Thursday, November 8, 2012

Education in Union Village

In the early 1830s, a Union College graduate named James Irvine Lourie came to Union Village (the present village of Greenwich) to start a private school. The venture proved a success, & in 1836 the Union Village Academy was formed with Lourie as principal.

James Lourie grew up in Jackson, & attended the Cambridge academy. In 1840, he resigned as principal & began practicing law with the Honorable Judge Charles F. Ingalls here in the village. Also in 1840 he married Mary Harriet Robinson. In 1854 he was elected to the NY State Assembly & became an ardent supporter of the Temperance Movement. In 1868 he was elected county surrogate judge. Judge Lourie died July 13, 1888.

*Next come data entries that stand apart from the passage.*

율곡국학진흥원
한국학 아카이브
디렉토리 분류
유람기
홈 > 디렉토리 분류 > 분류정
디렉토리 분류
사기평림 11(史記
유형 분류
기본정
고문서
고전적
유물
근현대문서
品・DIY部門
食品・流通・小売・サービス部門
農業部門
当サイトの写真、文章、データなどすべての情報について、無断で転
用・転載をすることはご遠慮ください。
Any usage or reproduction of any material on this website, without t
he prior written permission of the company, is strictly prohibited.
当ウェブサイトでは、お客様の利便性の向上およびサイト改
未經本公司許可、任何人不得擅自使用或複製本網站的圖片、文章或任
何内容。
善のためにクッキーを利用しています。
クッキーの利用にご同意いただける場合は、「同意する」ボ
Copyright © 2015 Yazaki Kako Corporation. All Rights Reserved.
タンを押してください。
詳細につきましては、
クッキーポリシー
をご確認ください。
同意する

The 1st building of the Union Village Academy stood where the Presbyterian parsonage stands. In 1849 the academy built the large brick building at 6 Academy Street.^ In 1869, the academy became part of the free public school system in Greenwich. By 1907, the building was condemned & sold to the Independent Order of Odd Fellows Lodge (IOOF). A new high school building was constructed on Gray Ave. The story goes that the Gray Ave site was decided by a vote of 277 to 276. The loosing site was on Bleeker St.* The  new high school building burnt in 1926 & had to be reconstructed.

Union Village Academy after it was sold to the IOOF

In 1850 Union Village Academy had 135 students. By 1937 the Greenwich School District had 756 students. Current enrollment is 1153 students.

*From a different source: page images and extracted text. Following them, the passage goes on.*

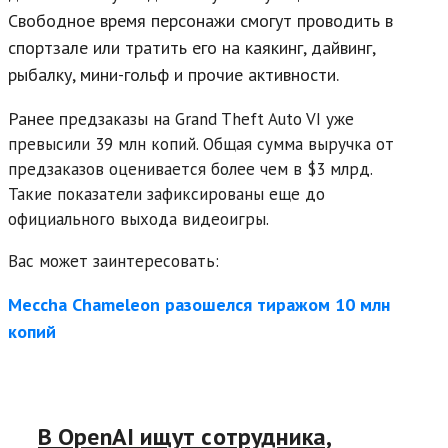
Свободное время персонажи смогут проводить в
спортзале или тратить его на каякинг, дайвинг,
рыбалку, мини-гольф и прочие активности.
Ранее п
редзаказы на Grand Theft Auto VI уже
превысили 39 млн копий. Общая сумма выручка от
предзаказов оценивается более чем в $3 млрд.
Такие показатели зафиксированы еще до
официального выхода видеоигры.
Вас может заинтересовать:
Meccha Chameleon разошелся тиражом 10 млн
копий
В OpenAI ищут сотрудника,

Noteworthy students during the early years of the academy...
Daniel Anthony (brother of Susan B.)- governor of Kansas
Reverend James A. "Ticonderoga" Tefft- missionary to the West Coast of Africa
Chester Alan Arthur- 21st President of the US

^ Now the current home of the Village of Greenwich offices, the Greater-Greenwich Chaber of Commerce, the  Greenwich Youth Center, & the fire department. The addition to the building is now condemned & the fire department is search for a safer location.

* Much of the above information can be found in History of Secondary Education in Washington County by Roscoe L. Williams. Originally produced as a Master's thesis in 1937, it was published in 1991 by the Fort Edward Historical Association & is available at their gift shop.

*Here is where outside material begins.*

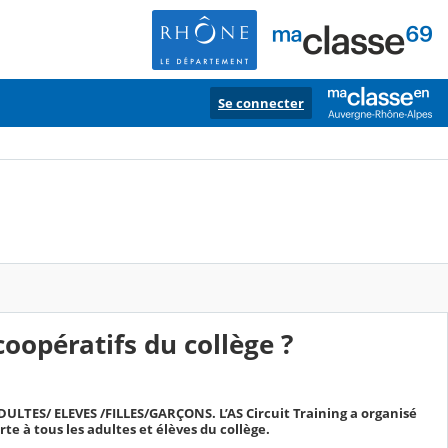
Se connecter
coopératifs du collège ?
LTES/ ELEVES /FILLES/GARÇONS. L’AS Circuit Training a organisé
e à tous les adultes et élèves du collège.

Thursday, November 1, 2012

Vote! (Please)

You guessed it! It's my annual "Get out the Vote" plead. & I have some rough statistics to share regarding the last presidential election.

First, let me mention the sign incident at the Susan B. Anthony Childhood House in Battenville. As I stated in a previous post on this blog, we should be very careful when trying to put words in the mouths of historical figures. It is one thing to debate about it, but their words and deeds should be viewed in the proper historical context, not superimposed upon today's political climate. I have my own ideas of what "Aunt Susan," her sister Mary, & the other suffragists would say based on my own understanding of history. My views are shared by others, & still more would disagree. Plus government employees and government agencies are not supposed to publicly favor any certain candidate. (The exception being that elected officials can endorse certain candidates as you know.)

BUT... The one thing that Susan B. Anthony would want us to do is VOTE!

In the 2008 Presidential Election between Barack Obama & John McCain 2,447 ballots were cast in the Town of Greenwich. McCain received 1,075 votes to Obama's 1,326 votes. Of the remaining 46 votes 26 were for Ralph Nader.

Using the statistics from the 2000 census, there were 4,896 residents in the Town of Greenwich. 25.9% were under the age of 18 in 2000. That means that 8 years prior there were roughly 3,628 potential voters here. That means about 1,180 people in our town did not vote. That's nearly 1/3 of the population in our town did not vote. (View results for yourself here.)

I would love to see greater voter turnout in this 2012 Presidential Election year. 100% is probably to "pie in the sky," but 75% would be amazing!

Sample Town of Greenwich ballot courtesy of the Washington County Board of Elections.

Other samples of local ballots can be found here.

Polling places can be found here.

If you are unfamiliar with all of the candidates please check out the local races in the Greenwich Journal & Salem Press or the Post-Star.